Fall and winter in North America are considered to be the shoulder and off-seasons in many areas (excluding ski towns, deserts or ever-sunny tropics). Kids are in school, people are saving money and vacation time for the holidays, and weather tends to be less desirable. But the colder months of mid-September through February in many parts of North America are full of seasonal charm and natural beauty.
After an impromptu December road trip through the PNW, we were pleasantly surprised by how the landscapes and cities transformed into winter wonderlands. Since then, we’ve come to love wintertripping and hiking - and sometimes prefer it. It does come with some extra effort and considerations, but the rewards can be worth it and more.
So if the idea of vacationing in long underwear doesn’t completely bum you out, here are some thoughts on how awesome winter adventuring can be.
1) You will save money
Lodging, flights, car rentals… lots of things are cheaper in the off-season. Some people equate warm, sunny skies with ideal vacation weather, and while it does make hiking a mountain or drinking beers poolside that much more enjoyable, it comes at a cost. We’ve found hotels during the colder months often come in at one-third the price than their high-season rates. This is especially true around national parks where the number of visitors drop off significantly. This rule does not apply to areas that are big in winter tourism or cities that have major conferences/events this time of year - so do a cursory check on hotel rates to get a quick sense of the overall demand during that time.
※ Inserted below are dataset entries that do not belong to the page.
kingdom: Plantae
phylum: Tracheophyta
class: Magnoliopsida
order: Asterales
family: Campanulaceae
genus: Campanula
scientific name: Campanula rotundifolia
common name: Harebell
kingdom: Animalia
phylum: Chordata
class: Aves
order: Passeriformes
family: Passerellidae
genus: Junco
Also, CYBER MONDAY. Deals for winter travel peak on Cyber Monday (and Travel Tuesday). But in reality, prices dip throughout this whole season (as long as travel isn't to a peak winter destination or during the holiday week).
2) There are fewer people
This has become more valuable to me in my 30's as I grow into my introversion tendencies (with great satisfaction btw). It's cheaper because demand is less, hence, fewer people. This means lesser crowds at parks, trails, parking lots, scenic points, grocery stores, cafes, hotels, and roads. That plus the extra congestion every point along the way all adds up to more stress overall. Imagine a crowded parking lot at 9am, requiring you to wait 45 min in line to take a shuttle from an overflow lot 20 min down the highway. Gross. Or a series of tour buses unloading hundreds of tourists at a point of interest. Hard pass. Don't underestimate this one!
3) It's comfortable
You may get fog, snow, rain, moody clouds and some sun here and there. Personally, I think sweater weather makes for a much more agreeable climate to travel in. I love driving through a weathery landscape playing mellow music, wearing some cozy boots and sipping hot tea - its like a winter wonderland theme park ride. If you've got an aversion to inclement weather, it's all about warm layers, waterproof shoes, and a rain shell. As they say, there's no such thing as bad weather, only bad clothes. And this is doubly true for hiking. Winter hiking is one of my new greatest pleasures. It just takes a few key pieces of warm weather gear and some Microspikes, then you've got entire parks nearly all to yourself.
4) Towns are cutest in the holidays
I absolutely love visiting new places in the weeks between Thanksgiving and New Years. Towns big and (especially) small deck out their main streets and businesses for the holidays, and odds are you'll be able to catch a local festivity like a winter brew festival, holiday concert or parade. We've spent the holidays in cities like Charleston, Seattle, New Orleans, Big Sky, Portland and Moab - and they will all put you in the holiday spirit.
5) So much moody and winter-wonderlandy photography
You're less likely to get bright midday sun, which can make for some flat and ehh photos. Wet weather sounds unfortunate, but it can yield some dramatic skies and moody atmosphere. And obviously anything topped with snow looks magical. We always enjoy the mixed bag of weather this time of year brings, which makes for more memorable sunrises/sunsets, and overall more interesting shots throughout the day.
However, with the good comes the... less good.
To make sure you're prepared for the potential challenges of cold weather travel (particularly talking to you, Californians), there are some additional considerations to weigh before you set out on a winter adventure.
Things to watch out for:
Winter driving has its own precautions, including potential need for tire chains, ice scraper for the windshield, or a shovel. Even walking requires special traction soles. So do your research.
Travel times may take longer due to weather conditions or road closures. Check Google Maps and parks' road conditions before you set out for the day, and then regularly throughout to avoid surprises.
National parks close most, if not all, services as soon as mid-September. Mountainous parks also close main roads for the snow season, sometimes greatly limiting access to major scenic areas. In some cases sights are accessible only by guided coach vehicles (such as Yellowstone NP). However, these unplowed closed roads are often popular for snowshoeing and cross-country skiing, so there is a plus.
Days are shorter, so less daylight will make for less ground covered per day.
If you're looking at dreamy travel pics in idyllic seasonal conditions, just be realistic about what awaits given the time of year and current weather conditions. Google the destination and the given month you'll be there, and if its in the near future, I like to search a location's latest posts on Instagram.
Bottom line: cold weather travel offers you the opportunity to see a locale transformed by the peaceful beauty of winter, while avoiding crowds and saving big money.